TASK INSTRUCTIONS:
In the records below, locate the line containing "sofferenze dei malati terminali, ma"; output that line and every following line through the last, exactly.
====== TASK INPUTS ======
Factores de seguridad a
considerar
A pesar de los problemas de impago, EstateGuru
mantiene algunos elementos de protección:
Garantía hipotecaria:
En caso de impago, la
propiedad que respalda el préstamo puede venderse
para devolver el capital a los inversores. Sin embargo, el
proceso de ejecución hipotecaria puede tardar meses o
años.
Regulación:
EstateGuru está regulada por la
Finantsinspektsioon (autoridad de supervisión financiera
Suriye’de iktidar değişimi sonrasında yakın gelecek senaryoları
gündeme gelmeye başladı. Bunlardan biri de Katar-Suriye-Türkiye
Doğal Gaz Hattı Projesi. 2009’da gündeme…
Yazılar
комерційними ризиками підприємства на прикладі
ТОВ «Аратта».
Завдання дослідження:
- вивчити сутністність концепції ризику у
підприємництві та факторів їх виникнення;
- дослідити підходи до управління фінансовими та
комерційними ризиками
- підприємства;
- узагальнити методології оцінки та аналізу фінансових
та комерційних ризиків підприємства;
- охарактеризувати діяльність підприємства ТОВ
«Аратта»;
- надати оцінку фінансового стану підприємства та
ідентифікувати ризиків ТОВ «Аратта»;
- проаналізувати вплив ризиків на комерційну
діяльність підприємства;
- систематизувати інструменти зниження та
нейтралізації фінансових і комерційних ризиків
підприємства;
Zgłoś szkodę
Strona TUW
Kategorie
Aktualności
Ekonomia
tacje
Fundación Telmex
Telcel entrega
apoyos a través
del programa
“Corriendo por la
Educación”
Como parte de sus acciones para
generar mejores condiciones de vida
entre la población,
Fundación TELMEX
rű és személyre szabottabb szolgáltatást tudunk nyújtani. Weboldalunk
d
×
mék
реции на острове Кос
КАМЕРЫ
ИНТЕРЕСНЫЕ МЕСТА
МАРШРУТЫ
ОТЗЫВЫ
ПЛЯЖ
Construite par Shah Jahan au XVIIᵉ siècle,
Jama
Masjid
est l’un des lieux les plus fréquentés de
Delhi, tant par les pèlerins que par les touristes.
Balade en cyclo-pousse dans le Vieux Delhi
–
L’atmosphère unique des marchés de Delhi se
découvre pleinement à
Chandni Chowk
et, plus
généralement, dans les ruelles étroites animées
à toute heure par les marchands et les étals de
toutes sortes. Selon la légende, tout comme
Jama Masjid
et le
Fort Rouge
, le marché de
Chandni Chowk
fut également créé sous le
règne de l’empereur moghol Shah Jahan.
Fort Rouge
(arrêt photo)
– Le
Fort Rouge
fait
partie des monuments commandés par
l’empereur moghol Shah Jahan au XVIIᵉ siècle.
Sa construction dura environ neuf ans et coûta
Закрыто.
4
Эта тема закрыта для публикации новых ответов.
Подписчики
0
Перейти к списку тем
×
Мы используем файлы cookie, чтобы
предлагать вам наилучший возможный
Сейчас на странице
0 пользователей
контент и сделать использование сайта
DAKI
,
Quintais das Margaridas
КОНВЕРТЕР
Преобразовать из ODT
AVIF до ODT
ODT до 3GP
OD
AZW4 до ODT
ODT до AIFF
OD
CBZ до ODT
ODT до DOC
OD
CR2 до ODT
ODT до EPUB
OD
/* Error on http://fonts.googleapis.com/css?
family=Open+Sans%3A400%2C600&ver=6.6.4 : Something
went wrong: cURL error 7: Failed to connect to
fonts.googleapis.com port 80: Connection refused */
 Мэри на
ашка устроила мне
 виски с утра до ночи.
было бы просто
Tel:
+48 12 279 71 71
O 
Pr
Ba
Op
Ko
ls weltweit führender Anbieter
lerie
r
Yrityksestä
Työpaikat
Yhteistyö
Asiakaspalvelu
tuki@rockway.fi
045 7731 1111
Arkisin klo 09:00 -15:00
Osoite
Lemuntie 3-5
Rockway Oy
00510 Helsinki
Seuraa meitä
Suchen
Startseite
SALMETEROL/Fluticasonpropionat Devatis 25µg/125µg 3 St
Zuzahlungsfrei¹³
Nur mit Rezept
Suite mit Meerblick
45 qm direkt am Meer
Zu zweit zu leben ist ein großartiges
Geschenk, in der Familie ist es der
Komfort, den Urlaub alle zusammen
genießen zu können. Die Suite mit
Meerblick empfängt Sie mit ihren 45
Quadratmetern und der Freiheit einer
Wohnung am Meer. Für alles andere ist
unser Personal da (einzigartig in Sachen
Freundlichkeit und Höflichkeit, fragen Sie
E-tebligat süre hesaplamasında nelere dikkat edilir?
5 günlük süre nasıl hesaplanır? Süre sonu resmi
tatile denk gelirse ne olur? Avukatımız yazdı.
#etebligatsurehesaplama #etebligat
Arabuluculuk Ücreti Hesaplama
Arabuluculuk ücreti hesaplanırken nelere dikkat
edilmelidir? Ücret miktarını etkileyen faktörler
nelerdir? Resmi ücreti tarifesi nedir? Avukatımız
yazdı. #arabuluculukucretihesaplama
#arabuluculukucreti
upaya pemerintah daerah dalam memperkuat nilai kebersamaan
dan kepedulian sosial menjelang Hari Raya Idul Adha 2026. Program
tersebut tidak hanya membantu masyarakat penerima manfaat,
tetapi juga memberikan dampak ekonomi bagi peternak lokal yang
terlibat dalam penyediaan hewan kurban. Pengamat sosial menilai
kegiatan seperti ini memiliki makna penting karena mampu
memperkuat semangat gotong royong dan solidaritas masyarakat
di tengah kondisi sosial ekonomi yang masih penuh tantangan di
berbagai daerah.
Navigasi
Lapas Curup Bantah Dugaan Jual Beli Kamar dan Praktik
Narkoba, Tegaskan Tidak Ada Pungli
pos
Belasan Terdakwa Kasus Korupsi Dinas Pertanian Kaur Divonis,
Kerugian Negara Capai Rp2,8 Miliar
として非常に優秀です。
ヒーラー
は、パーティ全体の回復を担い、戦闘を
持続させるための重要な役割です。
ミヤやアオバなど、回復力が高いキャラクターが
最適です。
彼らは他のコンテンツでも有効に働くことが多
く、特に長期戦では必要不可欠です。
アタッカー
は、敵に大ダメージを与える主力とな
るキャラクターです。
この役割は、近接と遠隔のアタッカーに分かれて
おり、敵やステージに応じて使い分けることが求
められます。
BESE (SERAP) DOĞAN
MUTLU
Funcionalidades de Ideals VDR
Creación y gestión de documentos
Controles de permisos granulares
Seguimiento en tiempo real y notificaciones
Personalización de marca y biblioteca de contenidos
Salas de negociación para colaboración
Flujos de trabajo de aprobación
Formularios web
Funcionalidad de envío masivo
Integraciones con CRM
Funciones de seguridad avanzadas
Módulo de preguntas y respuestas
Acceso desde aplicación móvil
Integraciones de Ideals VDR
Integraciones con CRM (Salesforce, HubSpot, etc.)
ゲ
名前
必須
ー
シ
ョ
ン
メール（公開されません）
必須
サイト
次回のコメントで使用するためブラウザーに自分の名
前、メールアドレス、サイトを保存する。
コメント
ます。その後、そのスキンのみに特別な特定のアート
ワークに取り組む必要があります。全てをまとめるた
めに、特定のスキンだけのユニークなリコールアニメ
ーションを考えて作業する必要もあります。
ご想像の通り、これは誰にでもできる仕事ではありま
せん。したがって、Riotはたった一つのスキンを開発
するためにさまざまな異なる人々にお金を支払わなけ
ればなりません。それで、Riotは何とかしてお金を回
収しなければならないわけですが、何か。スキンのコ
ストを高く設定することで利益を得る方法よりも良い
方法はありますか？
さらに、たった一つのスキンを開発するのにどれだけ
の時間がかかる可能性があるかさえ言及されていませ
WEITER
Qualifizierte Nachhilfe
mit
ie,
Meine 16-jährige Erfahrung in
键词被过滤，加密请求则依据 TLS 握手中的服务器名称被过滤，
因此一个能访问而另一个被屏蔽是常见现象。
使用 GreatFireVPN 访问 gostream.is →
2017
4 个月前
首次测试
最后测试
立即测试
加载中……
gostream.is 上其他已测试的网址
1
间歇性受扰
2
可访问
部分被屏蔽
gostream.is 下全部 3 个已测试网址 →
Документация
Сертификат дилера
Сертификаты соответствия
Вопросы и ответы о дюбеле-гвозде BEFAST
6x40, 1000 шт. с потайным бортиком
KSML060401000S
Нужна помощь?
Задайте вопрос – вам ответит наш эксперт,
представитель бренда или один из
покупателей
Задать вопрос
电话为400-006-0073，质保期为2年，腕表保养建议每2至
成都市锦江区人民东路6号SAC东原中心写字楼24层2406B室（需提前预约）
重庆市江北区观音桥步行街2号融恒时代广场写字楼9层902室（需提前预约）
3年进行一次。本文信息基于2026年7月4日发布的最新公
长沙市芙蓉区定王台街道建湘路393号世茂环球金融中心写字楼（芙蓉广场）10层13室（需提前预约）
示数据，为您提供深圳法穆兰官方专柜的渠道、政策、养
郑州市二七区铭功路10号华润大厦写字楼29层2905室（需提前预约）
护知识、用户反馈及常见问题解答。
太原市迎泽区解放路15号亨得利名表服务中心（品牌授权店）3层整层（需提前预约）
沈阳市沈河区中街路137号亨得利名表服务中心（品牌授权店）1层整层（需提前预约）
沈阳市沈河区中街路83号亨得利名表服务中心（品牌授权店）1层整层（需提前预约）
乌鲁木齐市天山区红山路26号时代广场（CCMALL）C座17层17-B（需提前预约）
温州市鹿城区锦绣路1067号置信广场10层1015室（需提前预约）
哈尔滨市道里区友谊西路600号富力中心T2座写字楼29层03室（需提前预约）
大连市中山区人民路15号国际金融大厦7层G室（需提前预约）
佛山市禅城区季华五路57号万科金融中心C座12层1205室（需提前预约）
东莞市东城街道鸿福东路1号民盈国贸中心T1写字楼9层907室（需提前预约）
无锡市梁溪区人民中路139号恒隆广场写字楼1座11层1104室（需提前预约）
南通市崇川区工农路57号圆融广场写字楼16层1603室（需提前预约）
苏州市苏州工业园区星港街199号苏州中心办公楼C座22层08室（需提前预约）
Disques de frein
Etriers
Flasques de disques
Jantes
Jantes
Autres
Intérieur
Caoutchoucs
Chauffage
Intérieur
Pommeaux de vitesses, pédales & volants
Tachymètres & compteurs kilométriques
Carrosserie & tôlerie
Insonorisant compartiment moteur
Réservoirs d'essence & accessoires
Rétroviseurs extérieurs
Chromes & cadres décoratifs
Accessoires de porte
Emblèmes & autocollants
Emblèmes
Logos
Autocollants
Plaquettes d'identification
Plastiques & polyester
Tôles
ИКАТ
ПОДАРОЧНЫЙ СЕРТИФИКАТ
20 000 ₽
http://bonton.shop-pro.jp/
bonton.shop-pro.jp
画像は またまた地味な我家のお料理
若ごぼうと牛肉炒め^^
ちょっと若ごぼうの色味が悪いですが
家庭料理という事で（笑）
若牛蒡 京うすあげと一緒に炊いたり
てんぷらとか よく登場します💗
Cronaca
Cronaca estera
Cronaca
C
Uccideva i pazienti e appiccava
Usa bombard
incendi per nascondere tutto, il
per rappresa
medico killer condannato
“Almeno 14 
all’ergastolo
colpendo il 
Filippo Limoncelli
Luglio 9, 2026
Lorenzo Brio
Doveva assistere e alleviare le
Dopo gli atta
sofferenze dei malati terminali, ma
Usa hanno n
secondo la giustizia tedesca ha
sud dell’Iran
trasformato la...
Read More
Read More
======
REPLY:
sofferenze dei malati terminali, ma
Usa hanno n
secondo la giustizia tedesca ha
sud dell’Iran
trasformato la...
Read More
Read More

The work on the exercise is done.